Appels rétablissant la décision de détention contre “Currit” aux rapports médicaux que la Fondation a dit posséder

Ismet Osmani, connu sous le nom de “Curri”, s'est échappé pour tentative de meurtre à Gracanica, le 1er juillet 2024 avait été porté disparu dans le procès contre lequel il était détenu, et quatre autres pour mise en accusation, obligation et fraude, l'absence de laquelle la Cour constitutionnelle de Pristina avait imposé 30 jours de détention, mais Apel avait renversé le verdict [...]
Dans un premier temps, la fondation de l'assignation à résidence avait annulé la mesure de libération sous caution de 50 000 euros après sa disparition à la session du 1er juillet, bien qu'elle ait été signalée sur les conséquences du non-respect de la libération sous caution, rapporte “Justice Vow pari“.
Cette décision a été prise par le tribunal à cet égard : président de la Cour, juge Medie Bytyqi et juge Gent Beka et Adnan Kamberi.
Dans la décision de la Fondation de nommer la mesure de détention et de révoquer la libération sous caution à Osmani, il a également été souligné qu'un autre mandat d'arrêt était actif contre lui, prouvant ainsi à la police qu'il était en fuite et qu'il ne pouvait pas soumettre l'invitation à l'audience.
Pendant ce temps, les appels du 15 juillet 2024 l'ont transformé en un rétablissement après la plainte du défenseur d'Osman, l'avocat Besnik Berisha, au motif que la Fondation n'a pas pris sur la base des rapports médicaux de l'accusé, proposés par l'avocat Berisha.
La décision d'appel a été prise par le Collège des juges avec le maire Kadrije Goga-Lubishani et les juges Gevdet Abazi et Hashim Colak.
En ce qui concerne cette décision, la première “Justice Vow” a envoyé des questions à la Cour constitutionnelle de Pristina pour voir si cette cour avait des rapports médicaux sur le sujet. Toutefois, la réponse de la Cour est rejetée.
Le procès du premier degré avant la tenue de l'audience du tribunal 01.07.2024 n'a accepté aucun rapport médical de l'accusé ou de sa défense concernant l'accusé Ismet Osmani”, selon la réponse de la Cour.
De plus, la Cour explique qu'elle n'a jamais accepté de rapport médical pour Osman à l'audience.

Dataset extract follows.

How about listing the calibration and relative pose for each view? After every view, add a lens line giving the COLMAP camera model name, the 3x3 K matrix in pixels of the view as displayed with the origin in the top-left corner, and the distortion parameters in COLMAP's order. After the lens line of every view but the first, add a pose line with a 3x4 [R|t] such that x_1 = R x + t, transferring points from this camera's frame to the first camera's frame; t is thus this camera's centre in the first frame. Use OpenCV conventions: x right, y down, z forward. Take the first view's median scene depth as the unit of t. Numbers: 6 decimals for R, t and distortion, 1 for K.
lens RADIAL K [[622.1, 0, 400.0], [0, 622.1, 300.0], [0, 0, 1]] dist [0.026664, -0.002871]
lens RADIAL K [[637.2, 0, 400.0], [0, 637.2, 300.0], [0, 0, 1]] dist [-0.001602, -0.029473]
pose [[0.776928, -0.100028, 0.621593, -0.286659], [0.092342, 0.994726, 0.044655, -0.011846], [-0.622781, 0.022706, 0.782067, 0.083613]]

De plus, la défense de l'accusé n'a présenté aucun rapport médical (éléments de preuve importants) à la séance d'examen du tribunal ou qu'il présentera un rapport médical qui prouverait que l'accusé est en traitement médical et qu'il est incapable d'assister à la séance de procès”, la réponse du tribunal est également énoncée.
En fin de compte, la Fondation explique que l'avocat de Berisha, avec le préambule d'une plainte contre la décision de désigner la mesure de détention, a été lié aux rapports médicaux.
La défense sur l'affaire de l'application d'une plainte contre le PKR Act.inr.707/2021, à la date 01.07.2024 au tribunal de la Fondation à Pristina, a déposé une plainte avec plusieurs rapports médicaux”, la réponse de la Fondation a rapporté.
En ce qui concerne ces réponses, le juge Vow” a également envoyé des questions à la Cour d'appel pour savoir sur quelle base il s'est assuré que la Fondation n'avait pas directement et en détail les rapports médicaux fournis par l'avocat Berisha. Cependant, jusqu'à la publication de cet article, le second barème n'a pas été répondu.
La loi contre Ismet Osmani, connue sous le nom de “Curri”, Sami Nica, Ilir Boykaut, Mentor Maqani et Adil Thaqi, a été fondée le 19 novembre 2021.
Les cinq accusés, lors de la session du 15 juillet 2022, ont été déclarés innocents d'actes criminels qui les alourdissent.
Le 23 novembre 2022, la Cour constitutionnelle de Pristina avait exclu les conditions pour l'abandon de l'acte d'accusation et le rejet des éléments de preuve présentés par les défenseurs, les avocats du Kosovo Kelmendi, Besnik Berisha, Naser Soopjani et Artan Kerkeyni.
La Cour d ' appel, quant à elle, a confirmé la création de la fondation par laquelle les conditions de mise en accusation et d ' opposition aux éléments de preuve ont été refusées.
En revanche, Osmani est inculpé par le Procureur constitutionnel de Pristina pour l'acte criminel de mise en accusation et d'obligation aux côtés de Sami Nika, Ilir Boyka, Mentor Maqan. Et Adil Thaci est accusé de travail criminel “Fraud”.